Set down each entry exactly; omit images.

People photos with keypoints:
****
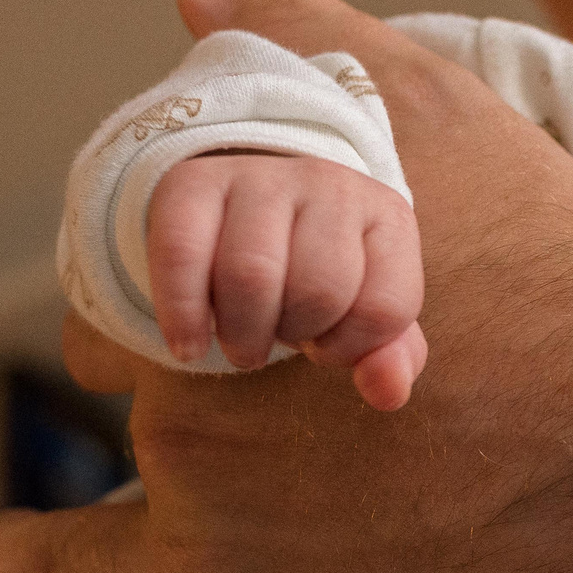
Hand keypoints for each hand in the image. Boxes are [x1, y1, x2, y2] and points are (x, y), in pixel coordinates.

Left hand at [0, 0, 572, 572]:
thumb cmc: (572, 284)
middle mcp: (184, 428)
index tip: (159, 348)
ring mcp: (213, 557)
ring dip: (34, 562)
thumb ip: (312, 40)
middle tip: (177, 453)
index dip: (131, 327)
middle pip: (108, 438)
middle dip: (132, 435)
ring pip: (56, 570)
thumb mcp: (448, 119)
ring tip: (30, 563)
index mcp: (209, 296)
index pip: (106, 313)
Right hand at [147, 149, 428, 410]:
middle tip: (277, 333)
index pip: (384, 308)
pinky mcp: (194, 183)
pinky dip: (183, 317)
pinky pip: (182, 256)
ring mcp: (261, 178)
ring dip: (241, 334)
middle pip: (318, 291)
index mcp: (387, 218)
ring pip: (251, 275)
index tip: (327, 340)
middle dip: (294, 333)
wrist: (250, 206)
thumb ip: (390, 356)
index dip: (350, 347)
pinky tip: (188, 345)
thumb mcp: (363, 311)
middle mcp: (331, 185)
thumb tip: (389, 393)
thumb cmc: (316, 273)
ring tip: (241, 340)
****
== Answer to this task ==
Hand keypoints for each hand in the image. Boxes are [x1, y1, x2, y2] and points are (x, y), in pixel coordinates.

Left hand at [0, 0, 572, 572]:
thumb cmc: (572, 284)
middle mcp: (184, 428)
index tip: (159, 348)
ring mcp: (213, 557)
ring dip: (34, 562)
thumb ip: (312, 40)
middle tip: (177, 453)
index dip: (131, 327)
middle pip: (108, 438)
middle dip: (132, 435)
ring pip: (56, 570)
thumb mcp: (448, 119)
ring tip: (30, 563)
index mcp: (209, 296)
index pip: (106, 313)
Right hand at [147, 149, 428, 410]:
middle tip: (277, 333)
index pip: (384, 308)
pinky mcp: (194, 183)
pinky dip: (183, 317)
pinky pip: (182, 256)
ring mcp: (261, 178)
ring dip: (241, 334)
middle pip: (318, 291)
index mcp: (387, 218)
ring pip: (251, 275)
index tip: (327, 340)
middle dip: (294, 333)
wrist: (250, 206)
thumb ip: (390, 356)
index dip: (350, 347)
pinky tip: (188, 345)
thumb mcp: (363, 311)
middle mcp: (331, 185)
thumb tip: (389, 393)
thumb cmc: (316, 273)
ring tip: (241, 340)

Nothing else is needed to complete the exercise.